Return every line of text that follows the pictures in the items below, character for character and in the original order. Leave the pictures out of the answer.

[Transcribed page contents]
════════

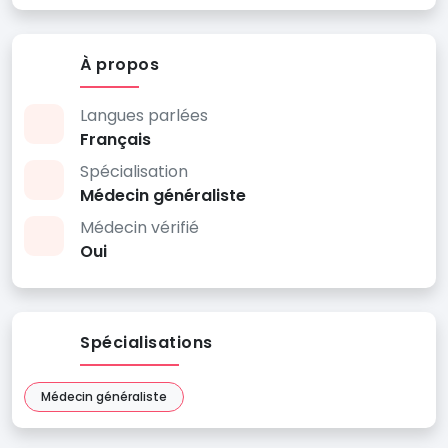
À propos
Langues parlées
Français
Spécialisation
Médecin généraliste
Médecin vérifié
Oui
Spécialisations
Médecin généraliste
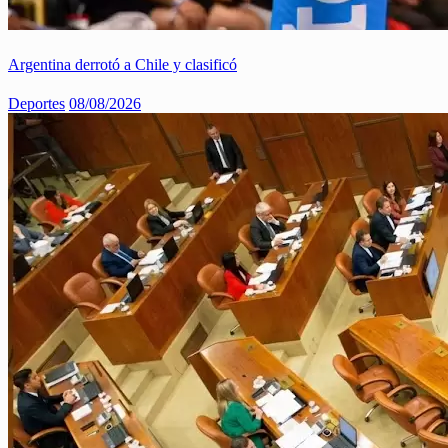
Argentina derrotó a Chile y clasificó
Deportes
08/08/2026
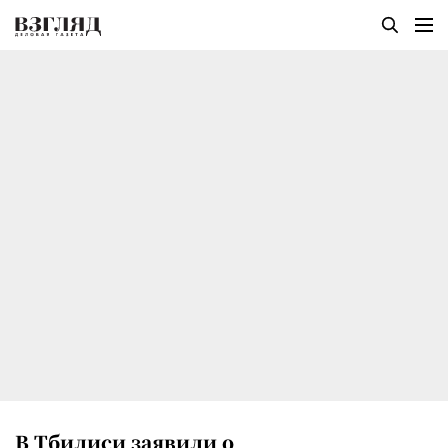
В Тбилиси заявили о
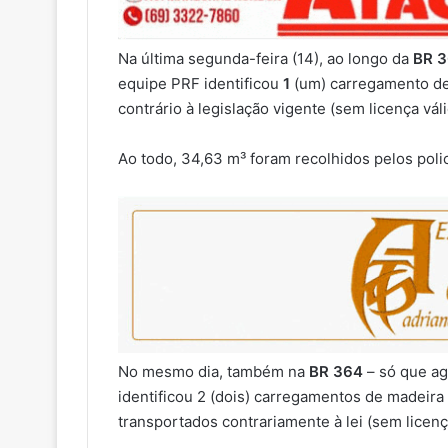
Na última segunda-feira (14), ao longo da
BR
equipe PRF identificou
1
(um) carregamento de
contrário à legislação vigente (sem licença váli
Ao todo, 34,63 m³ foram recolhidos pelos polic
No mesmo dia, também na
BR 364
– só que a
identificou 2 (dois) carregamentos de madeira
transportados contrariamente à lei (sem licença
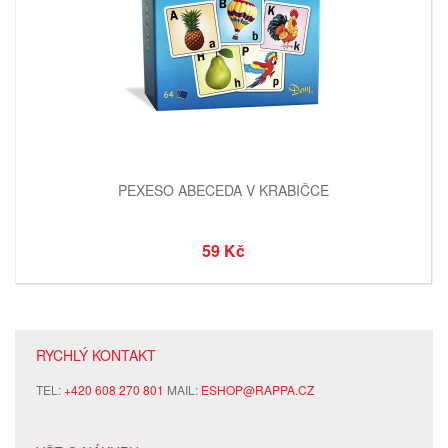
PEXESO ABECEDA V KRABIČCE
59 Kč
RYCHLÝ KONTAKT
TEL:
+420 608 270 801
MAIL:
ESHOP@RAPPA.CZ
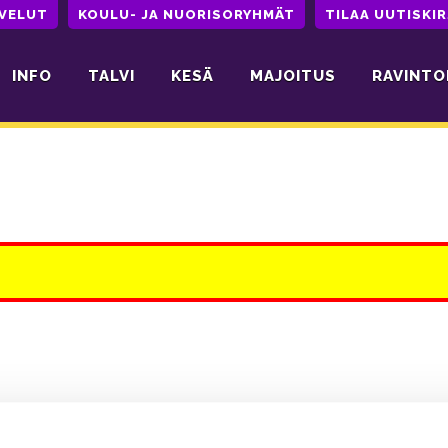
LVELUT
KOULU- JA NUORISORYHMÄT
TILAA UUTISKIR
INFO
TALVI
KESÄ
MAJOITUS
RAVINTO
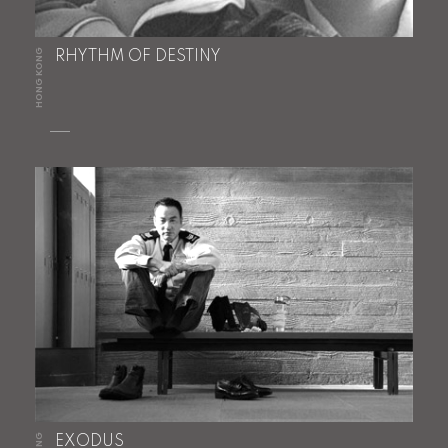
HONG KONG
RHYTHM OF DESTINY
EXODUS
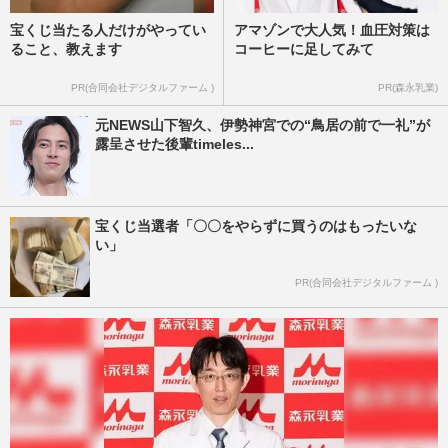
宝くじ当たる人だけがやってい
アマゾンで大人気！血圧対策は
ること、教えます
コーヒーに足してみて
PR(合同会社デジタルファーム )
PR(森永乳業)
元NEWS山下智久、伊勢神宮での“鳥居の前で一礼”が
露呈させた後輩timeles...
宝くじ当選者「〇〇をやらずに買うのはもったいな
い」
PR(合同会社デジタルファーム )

════════

Answer below —
À propos
Langues parlées
Français
Spécialisation
Médecin généraliste
Médecin vérifié
Oui
Spécialisations
Médecin généraliste
Argentina derrotó a Chile y clasificó
Deportes
08/08/2026
В Тбилиси заявили о
Na última segunda-feira (14), ao longo da
BR
equipe PRF identificou
1
(um) carregamento de
contrário à legislação vigente (sem licença váli
Ao todo, 34,63 m³ foram recolhidos pelos polic
No mesmo dia, também na
BR 364
– só que a
identificou 2 (dois) carregamentos de madeira
transportados contrariamente à lei (sem licença
PEXESO ABECEDA V KRABIČCE
59 Kč
RYCHLÝ KONTAKT
TEL:
+420 608 270 801
MAIL:
ESHOP@RAPPA.CZ
LVELUT
KOULU- JA NUORISORYHMÄT
TILAA UUTISKIR
INFO
TALVI
KESÄ
MAJOITUS
RAVINTO
HONG KONG
RHYTHM OF DESTINY
EXODUS
宝くじ当たる人だけがやってい
アマゾンで大人気！血圧対策は
ること、教えます
コーヒーに足してみて
PR(合同会社デジタルファーム )
PR(森永乳業)
元NEWS山下智久、伊勢神宮での“鳥居の前で一礼”が
露呈させた後輩timeles...
宝くじ当選者「〇〇をやらずに買うのはもったいな
い」
PR(合同会社デジタルファーム )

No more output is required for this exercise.